HLA Nomenclature: Standing the test of time?


#1

One of my earliest and most supportive mentors, Carolyn Hurley, published a review: “Naming HLA diversity: A review of HLA nomenclature” https://doi.org/10.1016/j.humimm.2020.03.005

This is a concise summary of one of the greatest stories in history of Genetics where, unlike so much individual achievement, success emerged from the community as a whole. Working together we developed a language to speak about the most polymorphic and medically relevant part of our genomes.

The article is a solid statement of the facts and will serve as Cliff’s Notes for those entering the field who aren’t willing to plow through 17 volumes of International workshop proceedings that are out of print.

I love the paper but I disagree its final assessment about the nomenclature ‘standing the test of time’

  1. When it comes to its most common clinical application: antibody recognition of HLA (the nomenclature has failed). It stoped naming serotypes 20 years ago. The resulting “language gap” comes at a cost: organ allocation systems are sub-optimal. The labs know more but the “system” doesn’t carry the information.

  2. When it comes to representation of DNA based assignments the nomenclature fails outright to address ambiguity which is intrinsic to all DNA-based typing methods.
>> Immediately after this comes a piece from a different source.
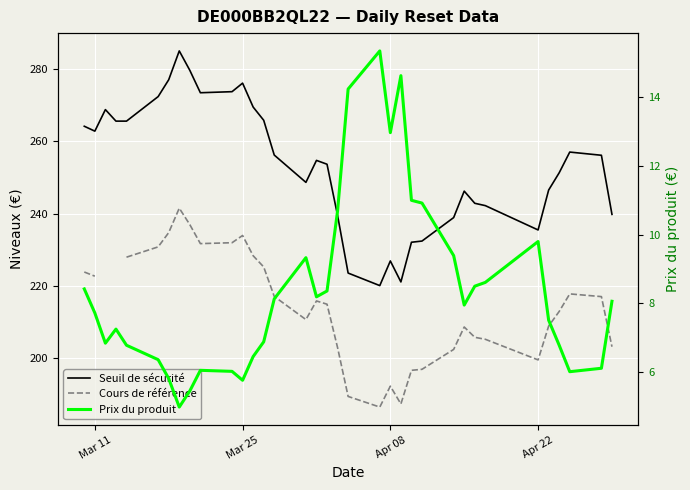

True or false: Cours de référence and Seuil de sécurité cross at least once.

False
  3. When it comes to keeping up with technology it has failed. The description of gene-feature-enumeration in the paper misses the main point: it is a system for automated curation. Most new variants go unreported because the system for describing them is manual. Its like comparing the internet and postal service and saying “two alternative ways to transmit digital information”. Sure but one is a manual human process the other is the internet.
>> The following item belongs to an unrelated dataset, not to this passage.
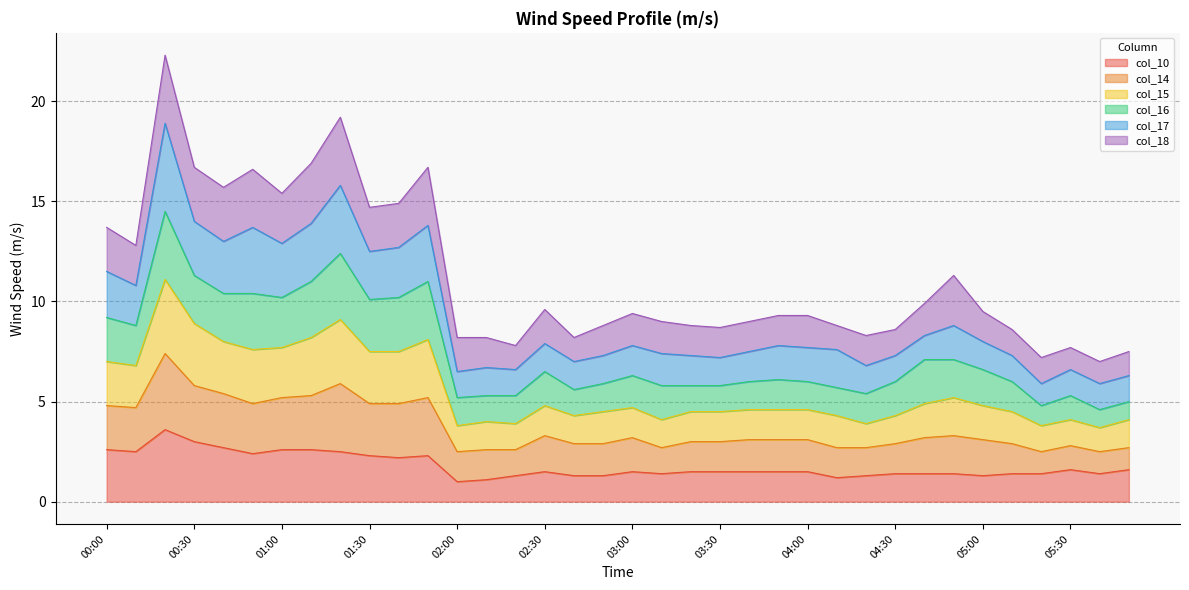

What is the maximum value for col_10?

3.6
  4. The HLA Nomenclature Committee last met in Fall 2017. The report of its decisions has yet to be published. The KIR Nomenclature Committee (which is a subcommittee of the HLA) met in Spring 2017. The report of the decisions has yet to be published.
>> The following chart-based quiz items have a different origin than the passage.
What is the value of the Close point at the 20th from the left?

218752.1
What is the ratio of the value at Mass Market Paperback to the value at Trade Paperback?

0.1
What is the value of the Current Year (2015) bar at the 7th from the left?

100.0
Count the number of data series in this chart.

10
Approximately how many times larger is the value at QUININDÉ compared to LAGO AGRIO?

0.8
  5. The 5′ and 3′ untranslated regions are a new mess. The boundaries of the UTR change silently between releases.

Names are identifiers but:
Names change for the same sequence.
Sequences change for the same name.
Expression characters come and go from the name.
The link between names and accession numbers changes.
The accession numbers are “versioned”.
The machine-readable export of the database does not conform to any standard. ENA-like?

The system and its governance are dysfunctional.

That is has lasted this long is because we as Bioinformaticist have not yet put viable alternatives in the hands of scientists and clinicians.

Its time for the Bioinformatics community to step up and do something useful.

Nobody else will.


#2

I was recently asked why, in a 3-field resolution dataset the 2-field allele A*33:05 appeared. Here is my reply:

Welcome to HLA Nomenclature!

The name of an allele can vary from 2 to 4 fields and this is not an indication of the resolution of typing nor is it an indication of the level of definition of the allele (partial exons, all exons, full genomic).

This is why MIRING was developed which is a minimal information standard where typing metadata accompanies the result and describes what the test targeted.

The allele name A33:05 is only 2-fields because nobody has described a synonymous variant (which could be called A33:05:02) which would prompt the renaming of A33:05 to A33:05:01). If somebody describes a non-CDS variant this would be called A33:05:01:02 and the allele A33:05 would be renamed to A*33:05:01:01.

Luckily, in this case the allele A*33:05 is defined across all exons and introns so its future name is predictable.

A substantial number of alleles are/were only defined across a subset of exons which can lead to complex renamings as the rest of the sequence of an already-named allele is revealed. This is why the MIRING standard requires HLA genotyping results be accompanied by the IPD-IMGT/HLA database version used to assign it.


#3

The HLA#####.# accession numbers have an issue that make them unusable as the basis of describing genomic polymorphism: they version number only changes if there are changes to the CDS sequence. Changes to introns or CDS do not warrant an increase in the version number. There is a second issue that there is not single reference for all accession number versions. To find the sequence corresponding to a particular accession number version the history of HLA.DAT/HLA.XML files must be scanned in until one is found. This is fixable with technology but the first issue makes them unusable for genomics.

If anybody is interested we are organizing a hackathon to address this by building a database of GenBank references corresponding the reference alleles chosen for the 17th IHIW.